A Personal Record
- UK edition
- Author: Joseph Conrad
- Language: English
- Genre: Autobiography
- Published: 1912

= A Personal Record =

1912 book by Joseph Conrad

A Personal Record is an autobiographical work (or "fragment of biography") by Joseph Conrad, published in 1912.

It has also been published under the titles A Personal Record: Some Reminiscences and Some Reminiscences.

Notoriously unreliable and digressive in structure, it is nonetheless the principal contemporary source for information about the author's life. It tells about his schooling in Russian Poland, his sailing in Marseille, the influence of his uncle Tadeusz Bobrowski, and the writing of Almayer's Folly.

It provides a glimpse of how Conrad wished to be seen by his British public, as well as being an atmospheric work of art.

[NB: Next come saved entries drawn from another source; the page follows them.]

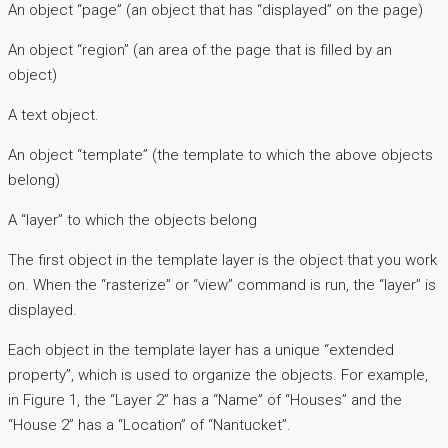
An object “page” (an object that has “displayed” on the page)
An object “region” (an area of the page that is filled by an
object)
A text object.
An object “template” (the template to which the above objects
belong)
A “layer” to which the objects belong
The first object in the template layer is the object that you work
on. When the “rasterize” or “view” command is run, the “layer” is
displayed.
Each object in the template layer has a unique “extended
property”, which is used to organize the objects. For example,
in Figure 1, the “Layer 2” has a “Name” of “Houses” and the
“House 2” has a “Location” of “Nantucket”.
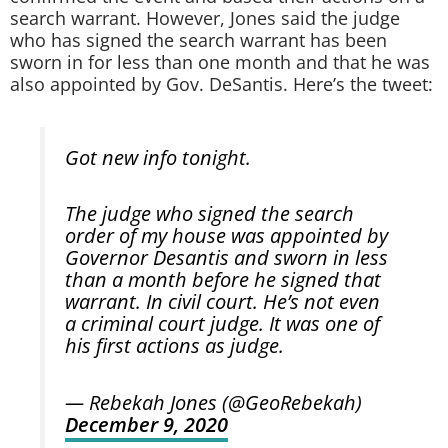
search warrant. However, Jones said the judge
who has signed the search warrant has been
sworn in for less than one month and that he was
also appointed by Gov. DeSantis. Here’s the tweet:
Got new info tonight.
The judge who signed the search
order of my house was appointed by
Governor Desantis and sworn in less
than a month before he signed that
warrant. In civil court. He’s not even
a criminal court judge. It was one of
his first actions as judge.
— Rebekah Jones (@GeoRebekah)
December 9, 2020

The "Familiar Preface" Conrad wrote for it includes the often quoted lines:

"Those who read me know my conviction that the world, the temporal world, rests on a few very simple ideas; so simple that they must be as old as the hills. It rests notably, among others, on the idea of Fidelity."

Conrad wrote a new 'Author's Note' to A Personal Record for the Doubleday collected edition of his works (published in 1920) in which he discussed his friendship with the British colonial official and writer Hugh Clifford.